Comment on: Moroni G, Gatto M, Tamborini F, et al. Lack of EULAR/ERA-EDTA response at 1 year predicts poor long-term renal outcome in patients with lupus nephritis. Ann Rheum Dis 2020; 79:1077-1083. Link:

Commented by: Luís Sousa Inês, MD, PhD. CHUC Lupus Clinic, Rheumatology Department. Centro Hospitalar Universitário de Coimbra (CHUC). Coimbra, Portugal. Faculty of Health Sciences. University of Beira Interior. Covilhã, Portugal.

Lupus nephritis (LN) is the most common severe organ involvement of Systemic lupus erythematosus (SLE), affecting 25 to 60% of patients. In developed countries, the estimated 5-year risk of end-stage renal disease (ESRD) is 11%, and in patients with diffuse proliferative LN up to 40% of patient can develop ESRD in the long-term, despite standard-of-care treatment of LN.1 So far, tested composite and single short-term variables did not univocally function as long-term prognostic markers of chronic kidney disease (CKD). Identification of reliable short-term predictors is an unmet need in clinical practice to help guiding treatment decisions.
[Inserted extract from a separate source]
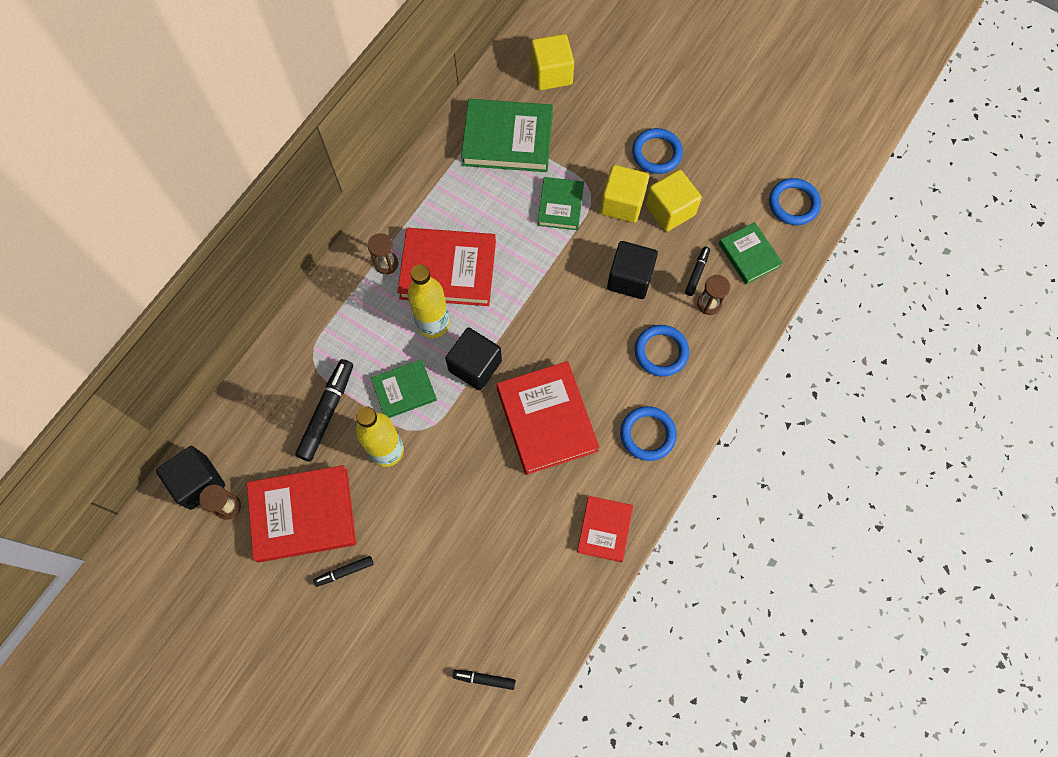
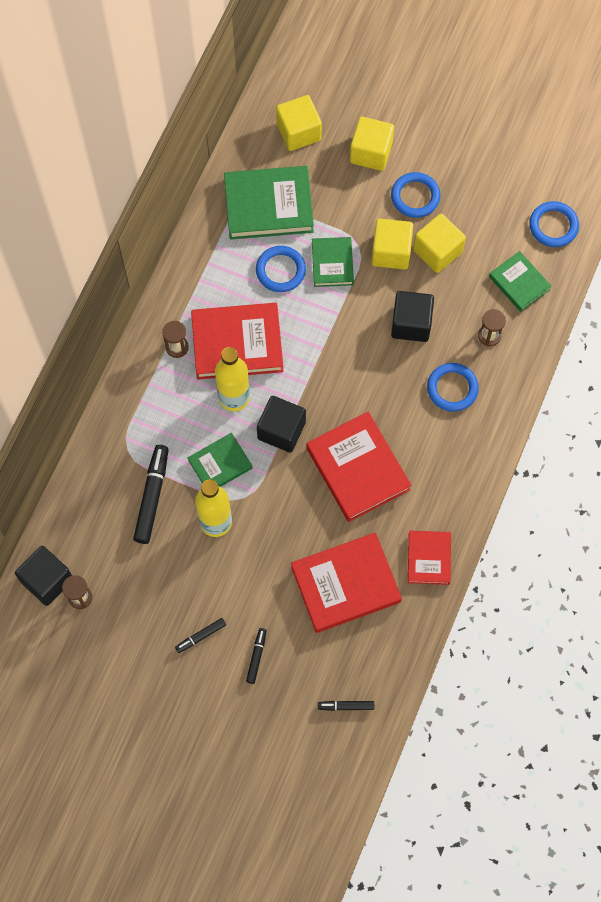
camera: 10 degrees left, 0 degrees up
(303, 515) = (151, 593): red book -> red book (345, 584)
(619, 104) = (371, 152): none -> yellow cube
(647, 434) = (453, 467): blue ring -> blue ring (280, 270)
(697, 273) = (473, 308): black marker -> black marker (256, 656)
In this study, Moroni et al tested the ability of the EULAR/ERA-EDTA definition of response 2 to therapy at 1 year, along with covariates, to predict the long-term development of CKD. The study included 381 patients, mostly Caucasians, from 3 Italian referral centres, with biopsy-proven LN that received induction treatment between 1970 and 2016 and with a median follow-up of 10.7 years. In this cohort, 26% and 58% achieved partial and complete renal response, respectively, one year after starting induction treatment for LN. Independent predictors of CKD in multivariable analysis, were: no EULAR/ERA-EDTA response at 12 months (HR 5.165, 95% CI 2.770 to 7.628), and persistent arterial hypertension (HR 3.154, 95% CI 1.500 to 4.547). This study may have been underpowered to discriminate between complete and partial renal response to prevent CKD.

These results provide evidence for the importance of achieving early response to treatment of LN to maximize the chances of long-term renal survival. There is still an unmet need for identifying early predictors of response to induction treatment that can guide the clinician to adjust therapy in order to optimise the chance of reaching renal remission up to 12 months. The rate of complete renal response at 1 year remains low and new therapies and treatment strategies are needed.